DS4018 Artificial Intelligence and Optimization Techniques Syllabus:
DS4018 Artificial Intelligence and Optimization Techniques Syllabus – Anna University PG Syllabus Regulation 2021
COURSE OBJECTIVES:
To introduce the techniques of computational methods inspired by nature, such as neural networks, genetic algorithms and other evolutionary computation systems, ant swarm optimization and artificial immune systems.
To present the main rules underlying these techniques.
To present selected case-studies.
To adopt these techniques in solving problems in the real world.
UNIT I NEURAL NETWORKS
Neural Networks: Back Propagation Network, generalized delta rule, Radial Basis Function Network, interpolation and approximation RBFNS, comparison between RBFN and BPN, Support Vector Machines: Optimal hyperplane for linearly separable patterns, optimal hyperplane for nonlinearly separable patterns, Inverse Modeling.
UNIT II FUZZY LOGIC SYSTEMS
Fuzzy Logic System: Basic of fuzzy logic theory , crisp and fuzzy sets, Basic set operation like union , interaction , complement , T-norm , T-conorm , composition of fuzzy relations, fuzzy if-then rules , fuzzy reasoning, Neuro-Fuzzy Modeling: Adaptive Neuro-Fuzzy Inference System (ANFIS) , ANFIS architecture , Hybrid Learning Algorithm.

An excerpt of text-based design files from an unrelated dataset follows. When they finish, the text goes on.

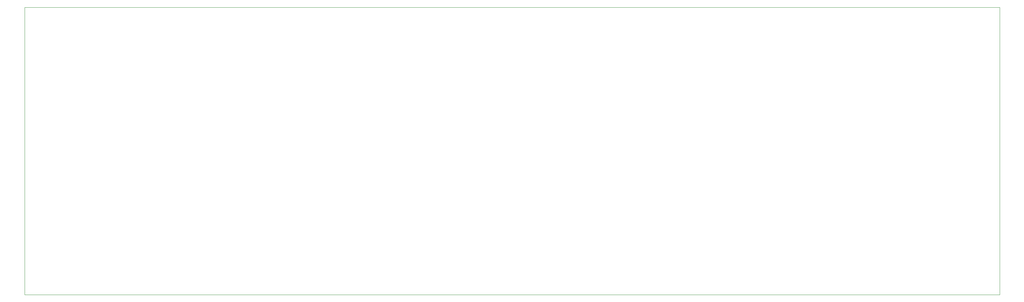
<source format=gbr>
%TF.GenerationSoftware,KiCad,Pcbnew,(5.1.10-1-10_14)*%
%TF.CreationDate,2021-09-29T23:31:11-07:00*%
%TF.ProjectId,stepper_clock,73746570-7065-4725-9f63-6c6f636b2e6b,rev?*%
%TF.SameCoordinates,Original*%
%TF.FileFunction,Profile,NP*%
%FSLAX46Y46*%
G04 Gerber Fmt 4.6, Leading zero omitted, Abs format (unit mm)*
G04 Created by KiCad (PCBNEW (5.1.10-1-10_14)) date 2021-09-29 23:31:11*
%MOMM*%
%LPD*%
G01*
G04 APERTURE LIST*
%TA.AperFunction,Profile*%
%ADD10C,0.100000*%
%TD*%
G04 APERTURE END LIST*
D10*
X253492000Y-2032000D02*
X5588000Y-2032000D01*
X253492000Y-75184000D02*
X253492000Y-2032000D01*
X5588000Y-75184000D02*
X253492000Y-75184000D01*
X5588000Y-2032000D02*
X5588000Y-75184000D01*
M02*

</source>
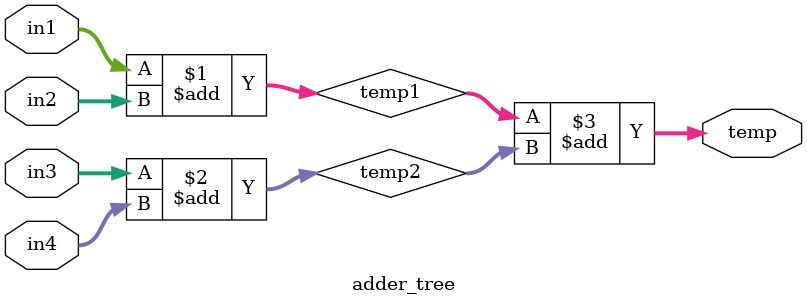
<source format=sv>
module adder_tree # 
(
    PIX_WIDTH = 8
)
(
    input logic [PIX_WIDTH-1:0] in1, in2, in3, in4,
    output logic [PIX_WIDTH-1:0] temp
);

logic [PIX_WIDTH-1:0] temp1, temp2;

assign temp1 = in1 + in2;
assign temp2 = in3 + in4;
assign temp = temp1 + temp2;

endmodule
</source>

UNIT III EVOLUTIONARY COMPUTATION & GENETIC ALGORITHMS
Evolutionary Computation (EC) – Features of EC – Classification of EC – Advantages – Applications. Genetic Algorithms: Introduction – Biological Background – Operators in GA-GA Algorithm – Classification of GA – Applications
UNIT IV ANT COLONY OPTIMIZATION
Ant Colony Optimization: Introduction – From real to artificial ants- Theoretical considerations – Convergence proofs – ACO Algorithm – ACO and model based search – Application principles of ACO.
UNIT V PARTICLE SWARM OPTIMIZATION
Particle Swarm Optimization: Introduction – Principles of bird flocking and fish schooling – Evolution of PSO – Operating principles – PSO Algorithm – Neighborhood Topologies – Convergence criteria – Applications of PSO, Honey Bee Social Foraging Algorithms, Bacterial Foraging Optimization Algorithm.
PRACTICAL EXERCISES: 30 PERIODS
1. Data preprocessing and annotation and creation of datasets.
2. Learn existing datasets and Treebanks
3. Implementation of searching techniques in AI.
4. Implementation of Knowledge representation schemes.
5. Natural language processing tool development.
6. implement DFS and BFS
7. solution for travelling salesman Problem
8. implement Simulated Annealing Algorithm.
9. implement Hill Climbing Algorithm
10. implement Honey Bee Social Foraging Algorithms
COURSE OUTCOMES:
CO1: Ability to design and train neural networks with different rules
CO2: Ability to devise fuzzy logic rules
CO3: Ability to implement genetic algorithms
CO4: Ability to implement ANT colony optimization technique for various problems
CO5: Ability to use PSO technique
TOTAL:75 PERIODS
REFERENCES:
1. Wolfgang Ertel, “Introduction to Artificial Intelligence”, Springer, 2nd Edition, 2017
2. NelloCristianini, John Shawe-Taylor, “An Introduction to Support Vector Machines and Other Kernel-based Learning Methods”,Cambridge University Press. 2013
3. Christopher M. Bishop, “Neural Networks for Pattern Recognition”, Oxford University Press, 2005
4. H.-J. Zimmermann, “Fuzzy Set Theory and its Applications”, Springer Science+Business Media New York, 4th edition, 2006
5. David E. Goldberg, “Genetic Algorithms in search, Optimization & Machine Learning”, Pearson Education, 2006
6. Kenneth A DeJong,“Evolutionary Computation A Unified Approach”, Prentice Hall of India, New Delhi, 2006.
7. Marco Dorigo and Thomas Stutzle, “Ant Colony optimization”, Prentice Hall of India, New Delhi, 2004.
8. N P Padhy, “Artificial Intelligence and Intelligent Systems”, Oxford University Press, 2005.
9. Engelbrecht, A.P., “Fundamentals of Computational Swarm Intelligence”, Wiley, 2005.